--- Selected excerpt Enclosed Below ---
Representations and Warranties of the Buyer. The Buyer
represents and warrants to the Sellers as follows:
6.1
Organization and Standing of Buyer. The Buyer (i) is a
corporation duly organized, validly existing and in good standing
under the laws of the State of Delaware, and (ii) has the authority
to engage in the Businesses.
6.2
Authorization . The execution, delivery and performance by
the Buyer of this Agreement, the Transaction Documents to be
entered into and performed by the Buyer and the Transactions have
been duly authorized by all necessary organizational action on the
part of the Buyer. This Agreement and each of the Transaction
Documents entered into by the Buyer or to be entered into or
performed by the Buyer have been duly entered into by the Buyer and
constitute the legal, valid and binding obligations of the Buyer,
enforceable against the Buyer in accordance with their terms,
except as may be limited by (i) bankruptcy, insolvency or
other similar laws affecting creditors’ rights generally and
(ii) equitable principles of general applicability.
6.3
Noncontravention of Contemplated Transactions; Consents and
Government Approvals . The execution, delivery and performance
of this Agreement and the Transaction Documents delivered or to be
delivered pursuant to this Agreement by the Buyer and the
consummation thereof do not and will not: (i) violate any
Requirements of Law applicable to the Buyer or any Order to which
the Buyer is subject or by which the Buyer’s properties are
bound; or (ii) conflict with, or result in the breach of, or
constitute (or with or without the passage of time or the giving of
notice or both might constitute) a default under any material
contract of the Buyer, or (iii) violate the Buyer’s
certificate of incorporation or bylaws. Except for applicable
requirements of the HSR Act and as set forth on
Schedule 6.3 , no Consent or Regulatory Approval is
required for the Buyer’s entering into and performance of
this Agreement or any of the Transaction Documents to be executed
by the Buyer or in connection with the Buyer’s consummation
of the transactions contemplated by this Agreement.
--- End of Enclosed Selected excerpt ---
--- Source data Enclosed Below ---
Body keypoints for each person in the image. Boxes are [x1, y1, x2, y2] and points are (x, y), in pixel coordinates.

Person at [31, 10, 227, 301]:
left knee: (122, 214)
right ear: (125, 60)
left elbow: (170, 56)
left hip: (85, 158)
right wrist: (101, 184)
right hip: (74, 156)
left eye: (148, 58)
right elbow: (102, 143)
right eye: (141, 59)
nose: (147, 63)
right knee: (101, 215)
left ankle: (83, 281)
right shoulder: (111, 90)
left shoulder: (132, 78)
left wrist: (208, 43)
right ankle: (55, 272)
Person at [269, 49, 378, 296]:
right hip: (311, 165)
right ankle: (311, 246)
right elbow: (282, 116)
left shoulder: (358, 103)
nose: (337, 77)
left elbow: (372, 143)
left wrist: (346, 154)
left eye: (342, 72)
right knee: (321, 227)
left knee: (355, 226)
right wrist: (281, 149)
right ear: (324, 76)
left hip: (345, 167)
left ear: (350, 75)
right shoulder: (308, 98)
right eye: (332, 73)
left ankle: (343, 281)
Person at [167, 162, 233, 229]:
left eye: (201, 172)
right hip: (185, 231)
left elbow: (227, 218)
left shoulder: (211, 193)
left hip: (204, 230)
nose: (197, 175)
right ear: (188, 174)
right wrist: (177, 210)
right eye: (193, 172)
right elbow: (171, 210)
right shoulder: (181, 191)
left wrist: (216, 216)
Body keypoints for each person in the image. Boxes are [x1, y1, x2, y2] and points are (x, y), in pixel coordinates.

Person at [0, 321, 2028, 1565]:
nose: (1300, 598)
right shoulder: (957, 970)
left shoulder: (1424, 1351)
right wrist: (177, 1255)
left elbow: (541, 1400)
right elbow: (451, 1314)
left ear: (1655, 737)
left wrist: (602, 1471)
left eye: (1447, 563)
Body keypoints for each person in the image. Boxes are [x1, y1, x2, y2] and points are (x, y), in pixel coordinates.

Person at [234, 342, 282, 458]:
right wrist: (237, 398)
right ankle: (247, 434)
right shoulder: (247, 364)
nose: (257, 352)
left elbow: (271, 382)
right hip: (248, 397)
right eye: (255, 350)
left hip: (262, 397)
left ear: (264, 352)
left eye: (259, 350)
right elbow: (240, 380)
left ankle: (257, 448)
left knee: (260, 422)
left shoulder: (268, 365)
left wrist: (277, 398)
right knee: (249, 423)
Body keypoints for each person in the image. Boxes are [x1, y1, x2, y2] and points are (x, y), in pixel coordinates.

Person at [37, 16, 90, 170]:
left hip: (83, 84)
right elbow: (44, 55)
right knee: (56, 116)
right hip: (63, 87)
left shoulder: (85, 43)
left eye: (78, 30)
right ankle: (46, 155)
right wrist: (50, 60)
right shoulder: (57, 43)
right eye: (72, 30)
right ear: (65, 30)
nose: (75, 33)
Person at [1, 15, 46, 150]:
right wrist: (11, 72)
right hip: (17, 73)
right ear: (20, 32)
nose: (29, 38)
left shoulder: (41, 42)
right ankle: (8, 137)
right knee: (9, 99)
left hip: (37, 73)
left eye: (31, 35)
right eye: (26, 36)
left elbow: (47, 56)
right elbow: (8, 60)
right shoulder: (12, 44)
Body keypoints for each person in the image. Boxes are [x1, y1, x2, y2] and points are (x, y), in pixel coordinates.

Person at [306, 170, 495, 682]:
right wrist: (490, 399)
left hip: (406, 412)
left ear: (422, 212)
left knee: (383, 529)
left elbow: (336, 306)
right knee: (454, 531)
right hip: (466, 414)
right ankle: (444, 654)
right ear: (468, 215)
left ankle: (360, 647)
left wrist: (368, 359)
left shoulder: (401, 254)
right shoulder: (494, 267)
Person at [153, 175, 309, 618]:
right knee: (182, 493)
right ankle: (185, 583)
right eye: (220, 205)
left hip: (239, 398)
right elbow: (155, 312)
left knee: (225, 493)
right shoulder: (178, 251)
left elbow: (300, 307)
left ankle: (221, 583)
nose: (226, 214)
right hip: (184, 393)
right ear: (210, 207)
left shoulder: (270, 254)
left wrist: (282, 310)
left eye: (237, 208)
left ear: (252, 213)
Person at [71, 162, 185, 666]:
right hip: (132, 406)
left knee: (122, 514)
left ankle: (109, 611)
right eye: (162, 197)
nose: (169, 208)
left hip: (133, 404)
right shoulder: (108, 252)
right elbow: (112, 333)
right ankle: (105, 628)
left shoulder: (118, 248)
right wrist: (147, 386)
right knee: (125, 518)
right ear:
--- End of Enclosed Source data ---
* [Work instructions] Please list the heading of each numbered section in the excerpt on the Buyer's representations and warranties, along with its section number. This material comes from a separate source.

* [Problem solution]
6.1 Organization and Standing of Buyer
6.2 Authorization
6.3 Noncontravention of Contemplated Transactions; Consents and Government Approvals